Problem requirements:
Find every line in the material below that contains the word "nearer", and copy each of those lines in full.

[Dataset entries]

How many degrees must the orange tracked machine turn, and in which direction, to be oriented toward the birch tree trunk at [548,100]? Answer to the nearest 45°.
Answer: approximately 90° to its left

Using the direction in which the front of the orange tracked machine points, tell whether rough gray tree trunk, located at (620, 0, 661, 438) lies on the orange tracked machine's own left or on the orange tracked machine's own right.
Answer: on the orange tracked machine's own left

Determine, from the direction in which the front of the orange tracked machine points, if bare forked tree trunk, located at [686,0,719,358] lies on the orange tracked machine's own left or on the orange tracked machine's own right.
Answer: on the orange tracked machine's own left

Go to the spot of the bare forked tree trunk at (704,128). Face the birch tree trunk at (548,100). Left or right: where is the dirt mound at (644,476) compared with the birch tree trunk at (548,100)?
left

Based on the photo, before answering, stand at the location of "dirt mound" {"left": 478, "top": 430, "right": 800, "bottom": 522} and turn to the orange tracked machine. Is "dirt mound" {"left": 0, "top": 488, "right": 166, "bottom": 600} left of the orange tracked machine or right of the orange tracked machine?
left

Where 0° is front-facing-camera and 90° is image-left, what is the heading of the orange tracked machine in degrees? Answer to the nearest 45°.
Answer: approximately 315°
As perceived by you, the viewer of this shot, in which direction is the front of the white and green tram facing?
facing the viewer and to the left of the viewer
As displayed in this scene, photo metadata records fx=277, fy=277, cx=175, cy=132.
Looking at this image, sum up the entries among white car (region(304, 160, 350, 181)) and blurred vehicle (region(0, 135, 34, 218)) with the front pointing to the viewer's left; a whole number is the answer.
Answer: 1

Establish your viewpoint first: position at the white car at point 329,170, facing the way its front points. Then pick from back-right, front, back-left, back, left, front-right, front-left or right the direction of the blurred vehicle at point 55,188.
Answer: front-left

* * *

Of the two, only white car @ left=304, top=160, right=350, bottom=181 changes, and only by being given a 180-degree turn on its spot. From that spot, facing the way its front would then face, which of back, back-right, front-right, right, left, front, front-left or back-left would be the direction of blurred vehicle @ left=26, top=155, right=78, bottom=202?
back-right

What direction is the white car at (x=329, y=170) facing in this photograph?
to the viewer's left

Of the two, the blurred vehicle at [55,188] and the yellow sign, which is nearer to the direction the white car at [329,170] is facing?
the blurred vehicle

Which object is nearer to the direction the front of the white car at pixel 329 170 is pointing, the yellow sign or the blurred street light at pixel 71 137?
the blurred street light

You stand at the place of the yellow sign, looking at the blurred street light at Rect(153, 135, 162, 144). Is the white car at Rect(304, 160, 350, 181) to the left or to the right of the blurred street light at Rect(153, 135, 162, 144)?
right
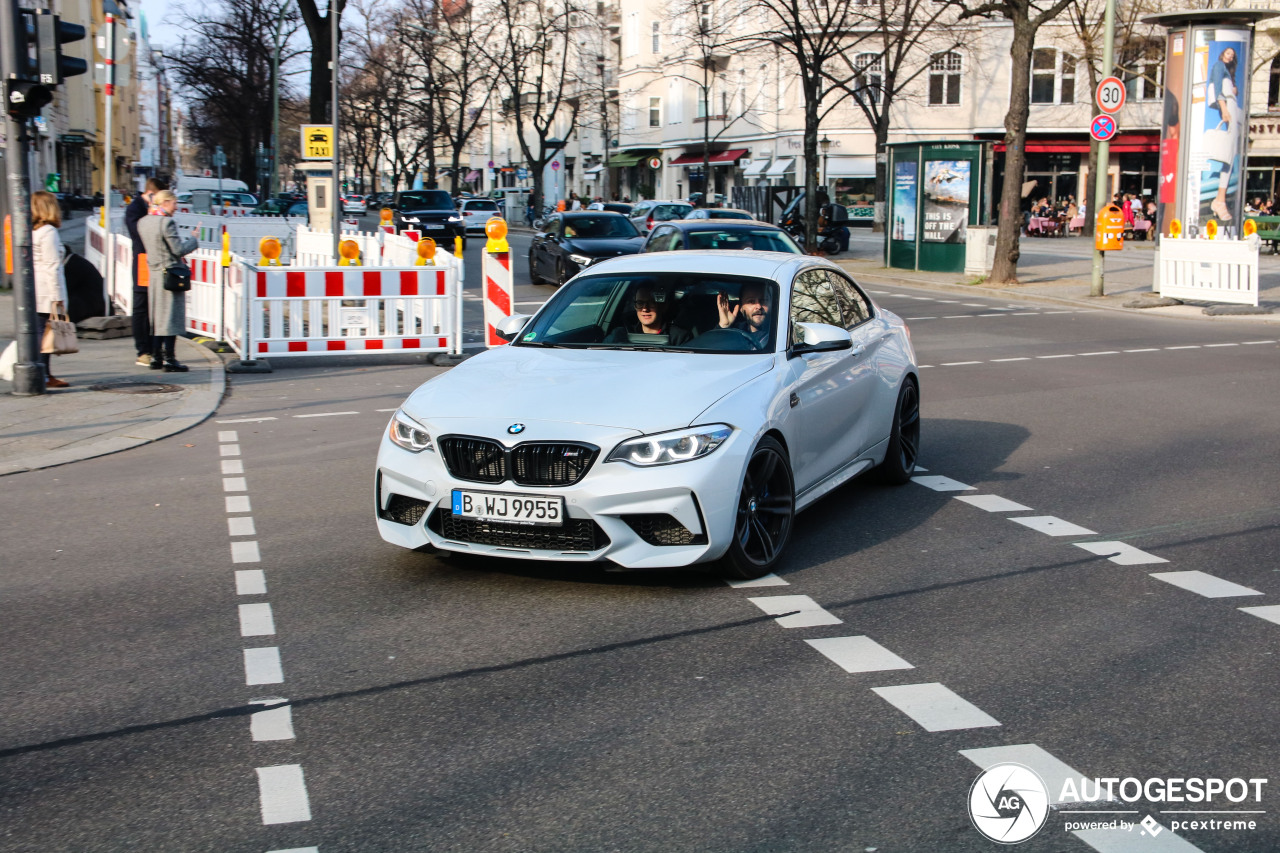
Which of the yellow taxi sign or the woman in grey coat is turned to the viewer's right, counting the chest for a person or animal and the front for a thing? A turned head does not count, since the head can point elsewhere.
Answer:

Response to the exercise:
Of the two, the blurred vehicle at [55,188] and the yellow sign, which is nearer to the direction the white car at [329,170] is facing?
Which object is nearer to the direction the front of the white car at pixel 329 170 is pointing, the yellow sign or the blurred street light at pixel 71 137?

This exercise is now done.